» **EXERCISE OBJECTIVE**:
Copy out the lines below with every "elevation (m)" changed to "altitude (m)". Keep everything else the same.

» **RECORD EXCERPTS**:
<<<<
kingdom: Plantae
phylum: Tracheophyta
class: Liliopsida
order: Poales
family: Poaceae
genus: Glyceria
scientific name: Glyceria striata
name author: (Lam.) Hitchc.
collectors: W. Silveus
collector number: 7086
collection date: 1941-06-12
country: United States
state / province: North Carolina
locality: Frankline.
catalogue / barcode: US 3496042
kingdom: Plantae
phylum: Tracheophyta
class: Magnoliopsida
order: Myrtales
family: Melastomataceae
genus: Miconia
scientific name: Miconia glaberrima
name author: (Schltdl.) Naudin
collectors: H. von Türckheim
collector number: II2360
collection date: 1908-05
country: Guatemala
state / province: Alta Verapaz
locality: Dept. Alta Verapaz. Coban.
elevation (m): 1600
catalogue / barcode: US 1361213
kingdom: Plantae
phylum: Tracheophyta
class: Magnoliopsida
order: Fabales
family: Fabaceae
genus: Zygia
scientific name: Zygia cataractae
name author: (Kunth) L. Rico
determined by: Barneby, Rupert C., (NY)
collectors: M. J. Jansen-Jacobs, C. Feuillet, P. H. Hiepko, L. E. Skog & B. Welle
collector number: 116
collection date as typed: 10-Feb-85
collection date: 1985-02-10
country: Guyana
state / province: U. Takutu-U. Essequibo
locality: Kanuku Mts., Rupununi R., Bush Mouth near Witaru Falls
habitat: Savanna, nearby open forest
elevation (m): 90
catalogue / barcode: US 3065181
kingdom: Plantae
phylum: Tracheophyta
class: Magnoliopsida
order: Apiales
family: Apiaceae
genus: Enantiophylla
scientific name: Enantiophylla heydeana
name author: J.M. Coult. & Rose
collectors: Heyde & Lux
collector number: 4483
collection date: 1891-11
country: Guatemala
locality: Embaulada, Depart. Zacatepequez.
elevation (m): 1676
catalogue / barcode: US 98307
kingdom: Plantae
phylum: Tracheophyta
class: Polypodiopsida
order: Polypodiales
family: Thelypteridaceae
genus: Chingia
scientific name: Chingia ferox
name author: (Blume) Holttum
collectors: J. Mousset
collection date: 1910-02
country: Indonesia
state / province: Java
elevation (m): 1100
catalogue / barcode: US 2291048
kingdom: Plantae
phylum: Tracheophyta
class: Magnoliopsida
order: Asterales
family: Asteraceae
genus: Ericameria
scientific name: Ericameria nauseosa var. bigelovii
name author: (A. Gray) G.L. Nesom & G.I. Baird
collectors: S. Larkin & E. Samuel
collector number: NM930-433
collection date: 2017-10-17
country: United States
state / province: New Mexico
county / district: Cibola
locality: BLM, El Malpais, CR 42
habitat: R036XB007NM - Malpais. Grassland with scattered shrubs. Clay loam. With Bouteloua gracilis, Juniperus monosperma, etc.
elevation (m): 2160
>>>>
» **CORRECT ANSWER**:
kingdom: Plantae
phylum: Tracheophyta
class: Liliopsida
order: Poales
family: Poaceae
genus: Glyceria
scientific name: Glyceria striata
name author: (Lam.) Hitchc.
collectors: W. Silveus
collector number: 7086
collection date: 1941-06-12
country: United States
state / province: North Carolina
locality: Frankline.
catalogue / barcode: US 3496042
kingdom: Plantae
phylum: Tracheophyta
class: Magnoliopsida
order: Myrtales
family: Melastomataceae
genus: Miconia
scientific name: Miconia glaberrima
name author: (Schltdl.) Naudin
collectors: H. von Türckheim
collector number: II2360
collection date: 1908-05
country: Guatemala
state / province: Alta Verapaz
locality: Dept. Alta Verapaz. Coban.
altitude (m): 1600
catalogue / barcode: US 1361213
kingdom: Plantae
phylum: Tracheophyta
class: Magnoliopsida
order: Fabales
family: Fabaceae
genus: Zygia
scientific name: Zygia cataractae
name author: (Kunth) L. Rico
determined by: Barneby, Rupert C., (NY)
collectors: M. J. Jansen-Jacobs, C. Feuillet, P. H. Hiepko, L. E. Skog & B. Welle
collector number: 116
collection date as typed: 10-Feb-85
collection date: 1985-02-10
country: Guyana
state / province: U. Takutu-U. Essequibo
locality: Kanuku Mts., Rupununi R., Bush Mouth near Witaru Falls
habitat: Savanna, nearby open forest
altitude (m): 90
catalogue / barcode: US 3065181
kingdom: Plantae
phylum: Tracheophyta
class: Magnoliopsida
order: Apiales
family: Apiaceae
genus: Enantiophylla
scientific name: Enantiophylla heydeana
name author: J.M. Coult. & Rose
collectors: Heyde & Lux
collector number: 4483
collection date: 1891-11
country: Guatemala
locality: Embaulada, Depart. Zacatepequez.
altitude (m): 1676
catalogue / barcode: US 98307
kingdom: Plantae
phylum: Tracheophyta
class: Polypodiopsida
order: Polypodiales
family: Thelypteridaceae
genus: Chingia
scientific name: Chingia ferox
name author: (Blume) Holttum
collectors: J. Mousset
collection date: 1910-02
country: Indonesia
state / province: Java
altitude (m): 1100
catalogue / barcode: US 2291048
kingdom: Plantae
phylum: Tracheophyta
class: Magnoliopsida
order: Asterales
family: Asteraceae
genus: Ericameria
scientific name: Ericameria nauseosa var. bigelovii
name author: (A. Gray) G.L. Nesom & G.I. Baird
collectors: S. Larkin & E. Samuel
collector number: NM930-433
collection date: 2017-10-17
country: United States
state / province: New Mexico
county / district: Cibola
locality: BLM, El Malpais, CR 42
habitat: R036XB007NM - Malpais. Grassland with scattered shrubs. Clay loam. With Bouteloua gracilis, Juniperus monosperma, etc.
altitude (m): 2160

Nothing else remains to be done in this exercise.